With its port and pipeline connections, Houston has become the world’s largest refining hub. It is an extremely important centre for petroleum technology, especially for offshore drilling and production. Still the world’s premier energy city, Leach argues that “its best days are behind it. As Calgary’s potential waxes, Houston’s is going to wane. We have the potential to rival them, not only in the oilsands but because of the prospect of Pacific Rim exports, for example. Calgary can become a Pacific Rim energy capital. This isn’t fantasy: Chinese, Japanese, Korean and Malaysian (companies are already) here.”
Already snapping at Houston’s heels, Calgary one day may take over. According to Chris Lee, managing partner of a resource consultancy provided by accounting giant Deloitte Touche, this country “has the opportunity to be an energy superpower. To do that we have to ensure that issues around transportation infrastructure are resolved. We need a national energy strategy. We have to deal with potential labour shortages and cost overruns, and we need a more positive public image for the oilsands. The future of the oilsands is incredible. Just imagine what would happen if (bitumen) carbonates became economic! What would this city be like?!”
Heather Douglas thinks Alberta should seize the moment to establish a Canadian benchmark for international trade.

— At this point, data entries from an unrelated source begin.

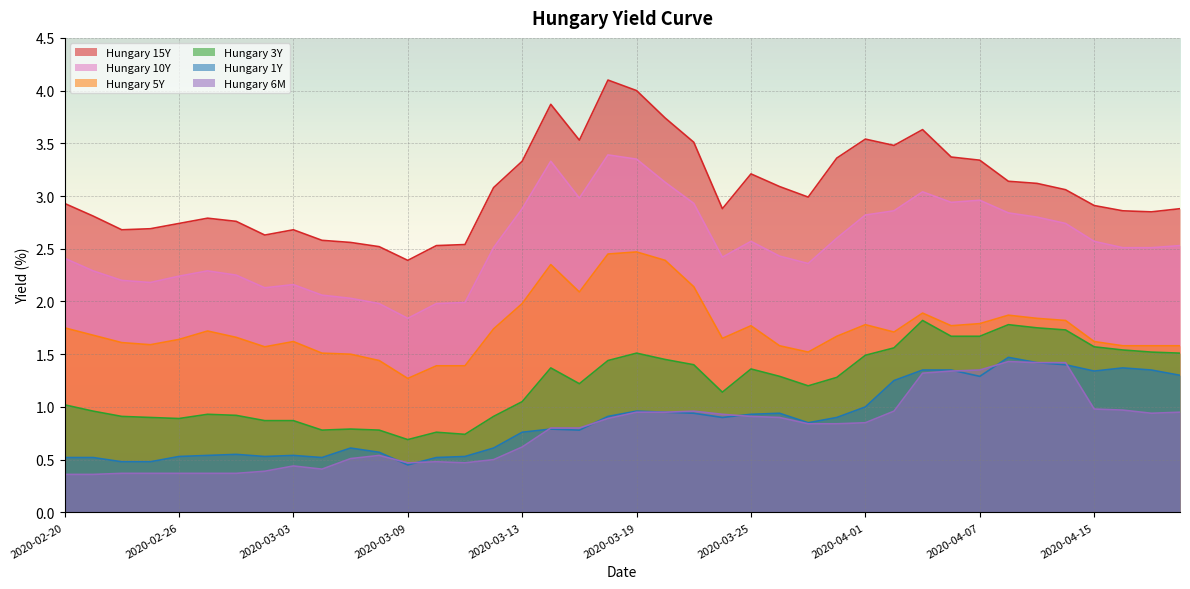

At how many categories does at least one series exceed 3?

19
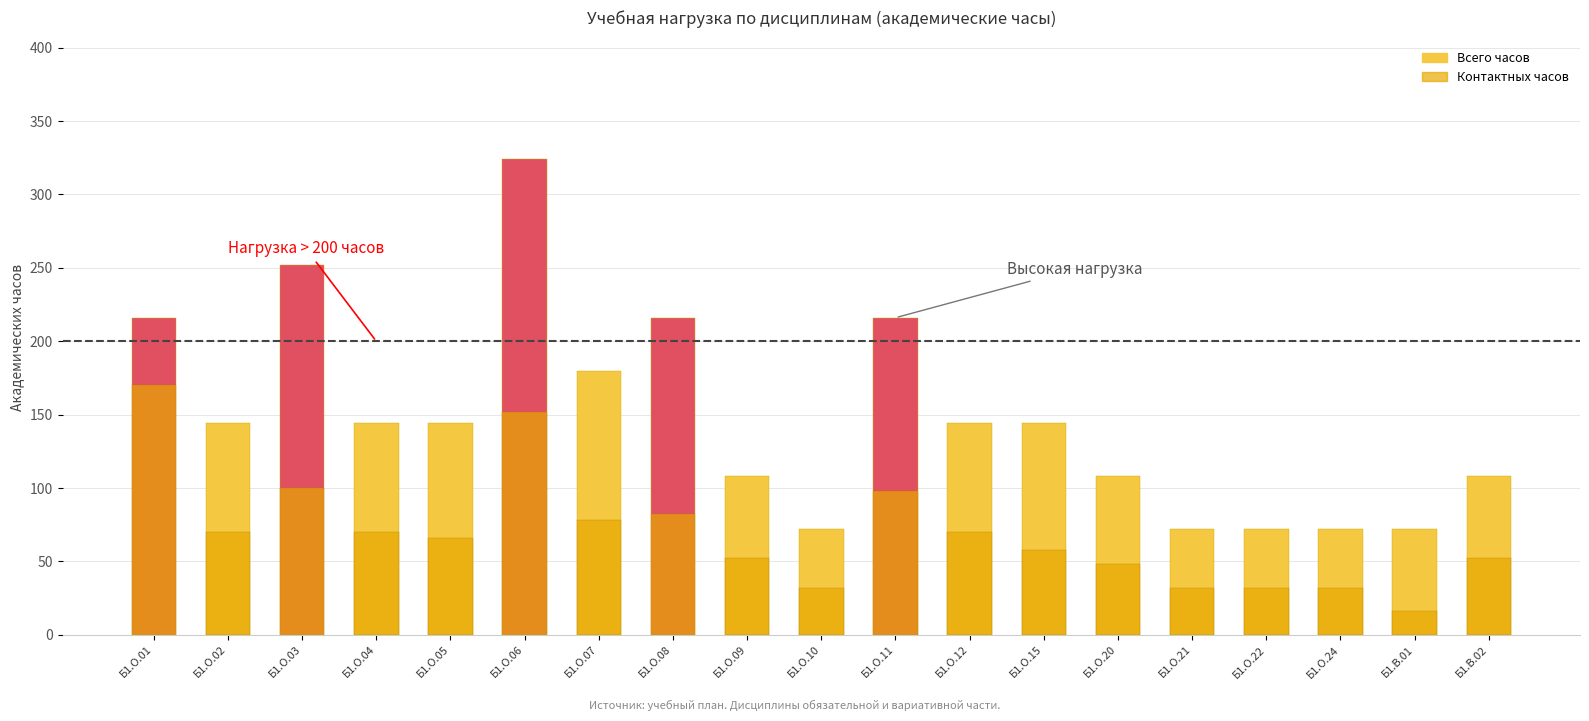

The value of Всего часов at Б1.О.20 is 165. True or false?

False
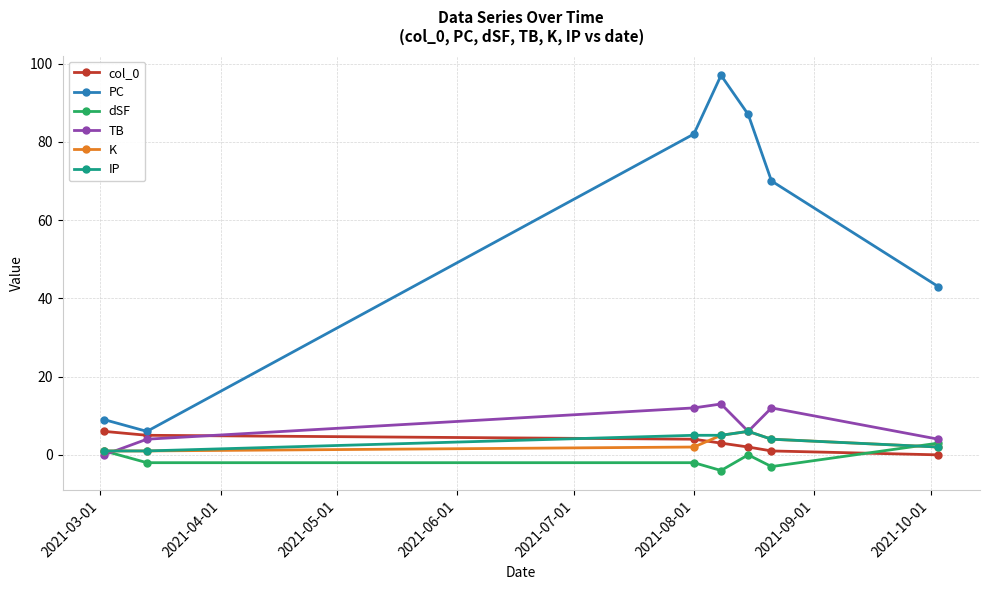

True or false: col_0 has more than 1 interior local peaks.

False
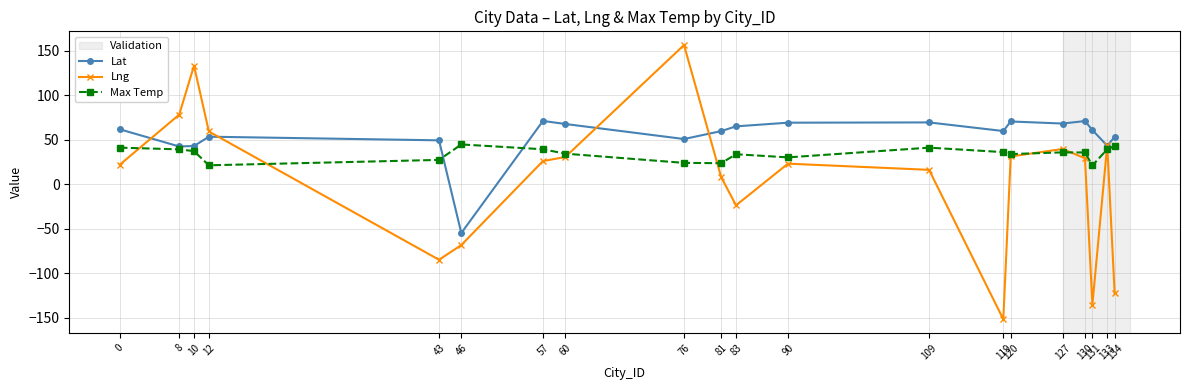

Between 8 and 131, which series saw the biggest shift?

Lng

Right now world oil prices are quoted in reference to foreign crudes – mostly West Texas Intermediate (WTI), Brent and Dubai. “We usually sell at a discount to WTI,” she says. “Brent production is rapidly declining, while Alberta production is growing. We need to create a Canadian benchmark that is internationally recognized – maybe a price based on upgraded bitumen.”
The Economist recently ranked Calgary as number five on its list of the world’s 100 most liveable business cities, and a Houston-based publication named Rigzone named the city number 2 in its list of the top ten energy centres to be transferred to – citing the Rockies, the fishing and the Stampede. (Dubai was number one, because of its tall new buildings and its shopping.)
And some months ago, 17-year-old Megan Butlin, on her way to Sweden as an exchange student, delivered a presentation to my Rotary club. It was a trial run for a presentation she would give to her Stockholm sponsors. According to one of her slides, “Statistically speaking, Calgary is 100% more awesome than Edmonton.”
Is any of this stuff really true?
Because of its proximity to major oil deposits – in the early days, Leduc and Pembina; recently, the Athabasca and Cold Lake oilsands deposits – Edmonton has become one of the world’s premier operations and service centres for the petroleum industry. It has fabrication and manufacturing capacity that would be the envy of virtually any other oilfield service centre. The University of Alberta is a jewel in the city’s crown, and it has been a centre of oilsands research since the 1920s.
The area is Alberta’s refining and petrochemical centre – notably the “Industrial Heartland” northeast of Edmonton. That industrial region has grown organically since the late 1940s, when Imperial Oil brought a tin-pot World War II refinery down from Whitehorse to process crude from nearby Leduc and other new fields. Now the beneficiary of more than $25 billion in investment, this 582-square-kilometre region hosts 40 large companies and many small ones. Together they operate numerous refineries and petrochemical plants, an upgrader, pipelines, service companies and numerous other interdependent businesses.
As the oilsands enable Canada to become an energy superpower, Edmonton will continue to serve as the staging area for the world’s biggest petroleum projects – most of them encircling another dynamic Alberta city, Fort McMurray. That, too, is awesome.